• Stored data:
===

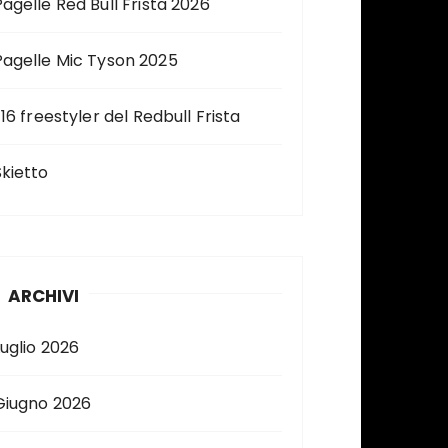
Pagelle Red Bull Frista 2026
Pagelle Mic Tyson 2025
 16 freestyler del Redbull Frista
Skietto
ARCHIVI
Luglio 2026
Giugno 2026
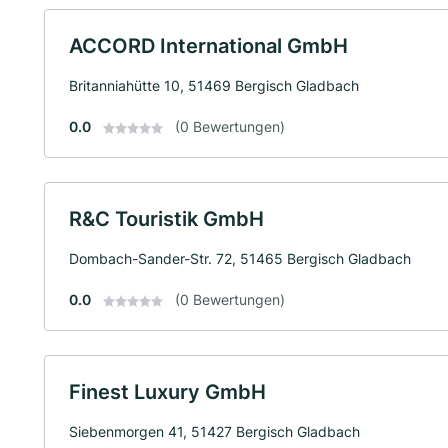
ACCORD International GmbH
Britanniahütte 10, 51469 Bergisch Gladbach
0.0
(0 Bewertungen)
R&C Touristik GmbH
Dombach-Sander-Str. 72, 51465 Bergisch Gladbach
0.0
(0 Bewertungen)
Finest Luxury GmbH
Siebenmorgen 41, 51427 Bergisch Gladbach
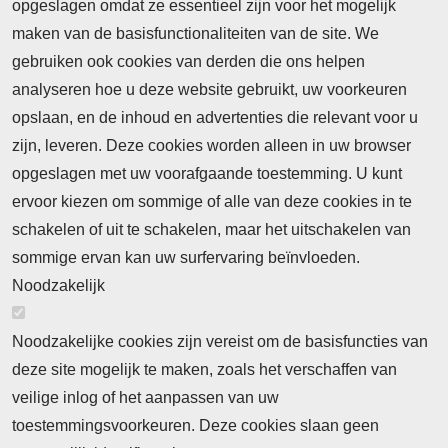
opgeslagen omdat ze essentieel zijn voor het mogelijk
maken van de basisfunctionaliteiten van de site. We
Abonnement
gebruiken ook cookies van derden die ons helpen
analyseren hoe u deze website gebruikt, uw voorkeuren
Nieuws
opslaan, en de inhoud en advertenties die relevant voor u
Meld je aan voor de nieuwsbrief
zijn, leveren. Deze cookies worden alleen in uw browser
opgeslagen met uw voorafgaande toestemming. U kunt
ervoor kiezen om sommige of alle van deze cookies in te
Neem contact op
Algemene Leveringsvoorwaarden
schakelen of uit te schakelen, maar het uitschakelen van
Cookieverklaring
Privacyverklaring
sommige ervan kan uw surfervaring beïnvloeden.
Noodzakelijk
Noodzakelijke cookies zijn vereist om de basisfuncties van
deze site mogelijk te maken, zoals het verschaffen van
Abonnement
veilige inlog of het aanpassen van uw
toestemmingsvoorkeuren. Deze cookies slaan geen
Abonnementinformatie
Inlogprocedure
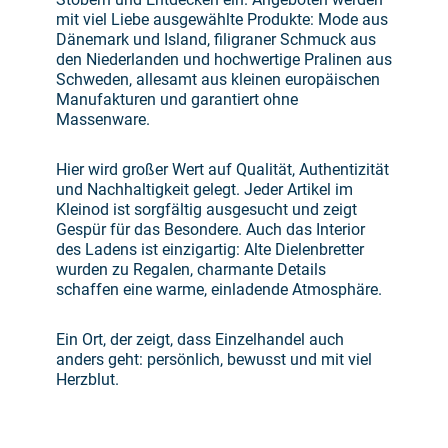
mit viel Liebe ausgewählte Produkte: Mode aus
Dänemark und Island, filigraner Schmuck aus
den Niederlanden und hochwertige Pralinen aus
Schweden, allesamt aus kleinen europäischen
Manufakturen und garantiert ohne
Massenware.
Hier wird großer Wert auf Qualität, Authentizität
und Nachhaltigkeit gelegt. Jeder Artikel im
Kleinod ist sorgfältig ausgesucht und zeigt
Gespür für das Besondere. Auch das Interior
des Ladens ist einzigartig: Alte Dielenbretter
wurden zu Regalen, charmante Details
schaffen eine warme, einladende Atmosphäre.
Ein Ort, der zeigt, dass Einzelhandel auch
anders geht: persönlich, bewusst und mit viel
Herzblut.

===

• PROBLEM STATEMENT: Output a verbatim copy of all entries above; no pictures go in it.

• SOLVED EXERCISE:
Pagelle Red Bull Frista 2026
Pagelle Mic Tyson 2025
 16 freestyler del Redbull Frista
Skietto
ARCHIVI
Luglio 2026
Giugno 2026
ACCORD International GmbH
Britanniahütte 10, 51469 Bergisch Gladbach
0.0
(0 Bewertungen)
R&C Touristik GmbH
Dombach-Sander-Str. 72, 51465 Bergisch Gladbach
0.0
(0 Bewertungen)
Finest Luxury GmbH
Siebenmorgen 41, 51427 Bergisch Gladbach
opgeslagen omdat ze essentieel zijn voor het mogelijk
maken van de basisfunctionaliteiten van de site. We
Abonnement
gebruiken ook cookies van derden die ons helpen
analyseren hoe u deze website gebruikt, uw voorkeuren
Nieuws
opslaan, en de inhoud en advertenties die relevant voor u
Meld je aan voor de nieuwsbrief
zijn, leveren. Deze cookies worden alleen in uw browser
opgeslagen met uw voorafgaande toestemming. U kunt
ervoor kiezen om sommige of alle van deze cookies in te
Neem contact op
Algemene Leveringsvoorwaarden
schakelen of uit te schakelen, maar het uitschakelen van
Cookieverklaring
Privacyverklaring
sommige ervan kan uw surfervaring beïnvloeden.
Noodzakelijk
Noodzakelijke cookies zijn vereist om de basisfuncties van
deze site mogelijk te maken, zoals het verschaffen van
Abonnement
veilige inlog of het aanpassen van uw
toestemmingsvoorkeuren. Deze cookies slaan geen
Abonnementinformatie
Inlogprocedure
mit viel Liebe ausgewählte Produkte: Mode aus
Dänemark und Island, filigraner Schmuck aus
den Niederlanden und hochwertige Pralinen aus
Schweden, allesamt aus kleinen europäischen
Manufakturen und garantiert ohne
Massenware.
Hier wird großer Wert auf Qualität, Authentizität
und Nachhaltigkeit gelegt. Jeder Artikel im
Kleinod ist sorgfältig ausgesucht und zeigt
Gespür für das Besondere. Auch das Interior
des Ladens ist einzigartig: Alte Dielenbretter
wurden zu Regalen, charmante Details
schaffen eine warme, einladende Atmosphäre.
Ein Ort, der zeigt, dass Einzelhandel auch
anders geht: persönlich, bewusst und mit viel
Herzblut.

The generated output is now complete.